Programming for Performance or Simplicity
March 11th, 2008I was recently writing some code to be run from a command line that recursively walks through a network folder and all sub folders compiling a list of all the files, their last modified date and their size.
Since writing VBScript is quick and dirty I tend to start with that and in most cases it works just fine. However when speed really matter it’s just not up to the job.
The network directory contains about 35,000 files in 3,200 folders consuming 45.4GB of disk space. The script should simply gather the data required and write it to a flat text file (delimited with semi-colons). When I ran the VBScript it took 306 seconds (5 minutes and 6 seconds) to gather the data.
Not too bad but not fast enough. So I decided to write the same script both in Python and C++. Python is a very high level scripting language, so nowhere near as fast as a complied language like C++, but I wanted to see how it compared to VBScript. Here’s the results for the 3 programs.
| Language | Files indexed | Time taken (seconds) | Files per Second |
|---|---|---|---|
| VBScript | 34999 | 306 | 114.4 |
| Python | 35018 | 68.5 | 511.2 |
| C++ | 35017 | 13.9 | 2519.2 |
Of course, as expected, for real performance C++ outstrips the scripting languages by a mile but Python also fairs pretty well.

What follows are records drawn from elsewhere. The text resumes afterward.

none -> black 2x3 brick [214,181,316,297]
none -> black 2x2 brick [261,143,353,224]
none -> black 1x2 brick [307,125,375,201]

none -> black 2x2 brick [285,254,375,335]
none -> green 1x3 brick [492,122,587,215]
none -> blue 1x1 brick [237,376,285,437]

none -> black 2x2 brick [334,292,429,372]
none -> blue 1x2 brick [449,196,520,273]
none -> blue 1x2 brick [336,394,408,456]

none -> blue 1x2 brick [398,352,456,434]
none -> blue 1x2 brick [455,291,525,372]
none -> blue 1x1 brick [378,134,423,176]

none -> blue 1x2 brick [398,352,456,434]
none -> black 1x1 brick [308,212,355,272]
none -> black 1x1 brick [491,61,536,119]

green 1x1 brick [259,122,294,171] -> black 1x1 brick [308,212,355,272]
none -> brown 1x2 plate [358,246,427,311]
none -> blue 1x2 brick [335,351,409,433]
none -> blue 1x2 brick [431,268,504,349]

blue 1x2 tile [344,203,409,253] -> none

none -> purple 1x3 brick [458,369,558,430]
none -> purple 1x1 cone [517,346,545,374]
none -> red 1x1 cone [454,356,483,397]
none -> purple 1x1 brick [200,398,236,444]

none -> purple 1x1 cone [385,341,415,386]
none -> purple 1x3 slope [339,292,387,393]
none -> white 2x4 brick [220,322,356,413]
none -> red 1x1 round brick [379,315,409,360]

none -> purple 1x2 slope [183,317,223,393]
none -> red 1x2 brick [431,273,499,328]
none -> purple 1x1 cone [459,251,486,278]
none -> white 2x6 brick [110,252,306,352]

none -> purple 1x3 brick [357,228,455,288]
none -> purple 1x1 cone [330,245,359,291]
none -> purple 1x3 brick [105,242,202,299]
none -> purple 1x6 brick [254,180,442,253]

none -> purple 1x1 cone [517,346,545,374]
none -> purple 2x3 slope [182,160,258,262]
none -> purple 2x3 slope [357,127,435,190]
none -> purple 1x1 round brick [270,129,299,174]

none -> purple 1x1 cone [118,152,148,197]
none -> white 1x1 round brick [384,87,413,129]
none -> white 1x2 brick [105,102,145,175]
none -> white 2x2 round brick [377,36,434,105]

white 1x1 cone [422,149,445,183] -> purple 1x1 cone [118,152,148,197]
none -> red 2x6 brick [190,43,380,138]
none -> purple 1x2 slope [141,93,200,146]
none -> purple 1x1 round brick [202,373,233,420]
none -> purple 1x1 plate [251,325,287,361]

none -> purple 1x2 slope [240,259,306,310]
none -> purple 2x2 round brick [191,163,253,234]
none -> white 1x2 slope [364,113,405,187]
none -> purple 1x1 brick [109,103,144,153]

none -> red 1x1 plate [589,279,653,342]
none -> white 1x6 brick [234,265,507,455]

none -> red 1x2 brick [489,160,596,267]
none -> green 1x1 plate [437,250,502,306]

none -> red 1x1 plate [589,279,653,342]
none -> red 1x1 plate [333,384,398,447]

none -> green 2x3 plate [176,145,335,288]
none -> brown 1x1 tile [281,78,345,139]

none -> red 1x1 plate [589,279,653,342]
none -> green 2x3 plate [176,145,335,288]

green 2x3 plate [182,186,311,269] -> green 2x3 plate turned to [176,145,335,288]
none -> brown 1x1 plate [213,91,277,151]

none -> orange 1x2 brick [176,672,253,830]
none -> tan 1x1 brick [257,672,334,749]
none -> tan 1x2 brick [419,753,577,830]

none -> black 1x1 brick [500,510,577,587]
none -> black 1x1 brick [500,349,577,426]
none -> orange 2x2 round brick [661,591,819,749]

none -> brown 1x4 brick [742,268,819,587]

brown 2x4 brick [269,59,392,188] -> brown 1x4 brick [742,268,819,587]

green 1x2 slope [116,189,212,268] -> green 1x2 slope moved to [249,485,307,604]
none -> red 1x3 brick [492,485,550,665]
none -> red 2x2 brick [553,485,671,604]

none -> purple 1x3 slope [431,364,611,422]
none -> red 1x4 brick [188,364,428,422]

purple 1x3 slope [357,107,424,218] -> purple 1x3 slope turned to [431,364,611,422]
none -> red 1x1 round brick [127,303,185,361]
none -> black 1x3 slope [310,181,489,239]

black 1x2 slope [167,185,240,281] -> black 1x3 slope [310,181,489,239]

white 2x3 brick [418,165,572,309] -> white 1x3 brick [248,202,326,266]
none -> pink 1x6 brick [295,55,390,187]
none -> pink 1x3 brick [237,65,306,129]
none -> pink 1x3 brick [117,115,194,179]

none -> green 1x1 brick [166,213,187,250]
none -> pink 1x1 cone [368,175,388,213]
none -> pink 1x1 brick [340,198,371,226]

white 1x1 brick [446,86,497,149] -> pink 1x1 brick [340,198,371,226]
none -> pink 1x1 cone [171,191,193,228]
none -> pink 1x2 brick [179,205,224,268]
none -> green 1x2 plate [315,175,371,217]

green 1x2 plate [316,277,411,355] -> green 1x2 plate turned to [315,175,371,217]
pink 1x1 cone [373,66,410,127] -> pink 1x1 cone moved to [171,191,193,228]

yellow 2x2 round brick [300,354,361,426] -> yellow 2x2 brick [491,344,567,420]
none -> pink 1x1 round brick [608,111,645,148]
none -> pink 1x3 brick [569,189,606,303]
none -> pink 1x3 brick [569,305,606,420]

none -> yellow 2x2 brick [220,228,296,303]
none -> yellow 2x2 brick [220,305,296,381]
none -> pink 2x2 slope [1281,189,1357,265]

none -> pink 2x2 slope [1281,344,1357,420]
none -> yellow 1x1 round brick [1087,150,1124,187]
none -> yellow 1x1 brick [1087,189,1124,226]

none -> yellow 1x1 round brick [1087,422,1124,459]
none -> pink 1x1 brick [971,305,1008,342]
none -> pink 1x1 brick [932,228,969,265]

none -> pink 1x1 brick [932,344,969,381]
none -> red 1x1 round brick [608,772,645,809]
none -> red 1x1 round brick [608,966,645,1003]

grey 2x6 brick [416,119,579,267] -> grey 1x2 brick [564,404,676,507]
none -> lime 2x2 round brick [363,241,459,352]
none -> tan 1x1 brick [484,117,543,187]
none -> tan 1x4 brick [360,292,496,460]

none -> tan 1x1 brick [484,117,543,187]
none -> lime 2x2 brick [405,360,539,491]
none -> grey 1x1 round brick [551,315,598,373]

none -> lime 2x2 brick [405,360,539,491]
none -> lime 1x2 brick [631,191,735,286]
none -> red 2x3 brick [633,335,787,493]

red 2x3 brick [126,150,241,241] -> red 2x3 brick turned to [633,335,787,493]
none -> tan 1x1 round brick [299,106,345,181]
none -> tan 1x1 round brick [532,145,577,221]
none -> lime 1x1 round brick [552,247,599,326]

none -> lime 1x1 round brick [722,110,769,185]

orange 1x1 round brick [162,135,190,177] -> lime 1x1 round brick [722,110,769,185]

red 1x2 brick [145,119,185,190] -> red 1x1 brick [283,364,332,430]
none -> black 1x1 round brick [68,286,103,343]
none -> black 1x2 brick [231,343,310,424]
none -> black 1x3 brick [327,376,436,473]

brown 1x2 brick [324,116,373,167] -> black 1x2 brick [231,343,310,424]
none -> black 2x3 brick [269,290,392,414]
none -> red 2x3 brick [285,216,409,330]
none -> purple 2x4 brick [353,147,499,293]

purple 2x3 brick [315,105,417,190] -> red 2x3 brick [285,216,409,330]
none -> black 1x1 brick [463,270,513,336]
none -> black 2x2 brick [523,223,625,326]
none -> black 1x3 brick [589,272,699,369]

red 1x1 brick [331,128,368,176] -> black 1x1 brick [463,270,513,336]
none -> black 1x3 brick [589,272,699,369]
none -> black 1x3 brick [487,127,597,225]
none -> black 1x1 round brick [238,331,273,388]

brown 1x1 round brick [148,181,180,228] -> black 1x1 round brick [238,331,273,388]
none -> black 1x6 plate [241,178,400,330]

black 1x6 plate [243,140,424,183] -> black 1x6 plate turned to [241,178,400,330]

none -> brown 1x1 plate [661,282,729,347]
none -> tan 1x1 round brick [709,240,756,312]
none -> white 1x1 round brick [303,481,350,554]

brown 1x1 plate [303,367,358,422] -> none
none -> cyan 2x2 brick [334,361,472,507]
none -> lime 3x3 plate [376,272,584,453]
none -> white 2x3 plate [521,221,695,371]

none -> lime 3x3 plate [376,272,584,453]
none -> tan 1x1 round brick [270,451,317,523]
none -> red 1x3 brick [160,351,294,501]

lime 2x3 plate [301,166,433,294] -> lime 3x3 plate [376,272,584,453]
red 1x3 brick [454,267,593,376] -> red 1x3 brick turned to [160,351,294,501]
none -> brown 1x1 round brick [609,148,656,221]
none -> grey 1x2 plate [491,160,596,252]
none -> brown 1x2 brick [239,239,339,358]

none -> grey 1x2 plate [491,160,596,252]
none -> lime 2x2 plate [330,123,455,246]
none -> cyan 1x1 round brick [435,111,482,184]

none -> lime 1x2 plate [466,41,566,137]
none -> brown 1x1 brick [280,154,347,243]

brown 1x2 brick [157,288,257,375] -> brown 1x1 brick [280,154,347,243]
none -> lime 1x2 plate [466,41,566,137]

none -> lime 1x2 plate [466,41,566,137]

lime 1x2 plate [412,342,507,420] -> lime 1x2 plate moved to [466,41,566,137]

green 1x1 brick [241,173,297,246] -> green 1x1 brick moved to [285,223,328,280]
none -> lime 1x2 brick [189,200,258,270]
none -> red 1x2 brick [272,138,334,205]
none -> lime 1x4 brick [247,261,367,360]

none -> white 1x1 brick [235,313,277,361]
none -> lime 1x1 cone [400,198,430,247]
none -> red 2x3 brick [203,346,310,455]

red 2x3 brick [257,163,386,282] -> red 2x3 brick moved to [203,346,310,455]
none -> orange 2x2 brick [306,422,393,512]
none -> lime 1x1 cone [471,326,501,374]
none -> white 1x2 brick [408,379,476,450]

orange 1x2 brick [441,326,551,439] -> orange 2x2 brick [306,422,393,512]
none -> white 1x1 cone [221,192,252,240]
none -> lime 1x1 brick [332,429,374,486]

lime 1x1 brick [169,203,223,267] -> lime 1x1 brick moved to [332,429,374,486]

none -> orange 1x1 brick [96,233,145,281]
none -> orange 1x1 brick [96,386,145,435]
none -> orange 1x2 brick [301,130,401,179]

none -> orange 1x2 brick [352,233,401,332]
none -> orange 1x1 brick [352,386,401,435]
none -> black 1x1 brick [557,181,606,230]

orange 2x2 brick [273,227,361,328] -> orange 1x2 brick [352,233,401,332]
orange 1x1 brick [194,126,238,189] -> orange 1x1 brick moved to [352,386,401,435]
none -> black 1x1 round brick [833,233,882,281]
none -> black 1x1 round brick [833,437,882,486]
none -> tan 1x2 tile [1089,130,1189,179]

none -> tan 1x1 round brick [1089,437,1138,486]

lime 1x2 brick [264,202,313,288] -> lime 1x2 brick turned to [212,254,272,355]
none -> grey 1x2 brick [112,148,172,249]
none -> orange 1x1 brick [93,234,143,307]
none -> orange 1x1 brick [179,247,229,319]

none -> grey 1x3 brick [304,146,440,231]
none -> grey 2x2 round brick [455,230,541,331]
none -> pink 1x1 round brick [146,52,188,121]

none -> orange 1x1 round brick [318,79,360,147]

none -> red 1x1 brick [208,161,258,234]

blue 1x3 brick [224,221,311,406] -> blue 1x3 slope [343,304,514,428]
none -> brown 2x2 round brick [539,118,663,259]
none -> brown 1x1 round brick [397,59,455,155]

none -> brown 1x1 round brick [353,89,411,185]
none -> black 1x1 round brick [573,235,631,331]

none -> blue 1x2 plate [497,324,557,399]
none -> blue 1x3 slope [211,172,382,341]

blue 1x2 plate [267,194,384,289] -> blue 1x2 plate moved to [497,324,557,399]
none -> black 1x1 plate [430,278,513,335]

When I also consider how simple the code is and how long it took to develop I think Python is the clear winner unless every ounce of performance is vital. Developing real world programs in Python is extremely easy and the code is fast.
I use another short script in Python to parse Apache log files and it amazes me how fast it runs. The current log is over 122,000 lines (27.1MB of data) long but the script parses the file and outputs the results to a text file in just over a second! Very impressive for an interpreted language.